:: DATA TO EXAMINE ::

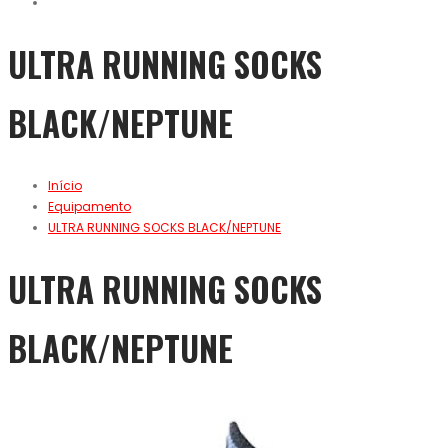
ULTRA RUNNING SOCKS
BLACK/NEPTUNE
Início
Equipamento
ULTRA RUNNING SOCKS BLACK/NEPTUNE
ULTRA RUNNING SOCKS
BLACK/NEPTUNE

:: WHAT YOU SHOULD DO ::
Please reproduce the records above exactly, leaving out every picture.

:: OUTPUT OF THE TASK ::
ULTRA RUNNING SOCKS
BLACK/NEPTUNE
Início
Equipamento
ULTRA RUNNING SOCKS BLACK/NEPTUNE
ULTRA RUNNING SOCKS
BLACK/NEPTUNE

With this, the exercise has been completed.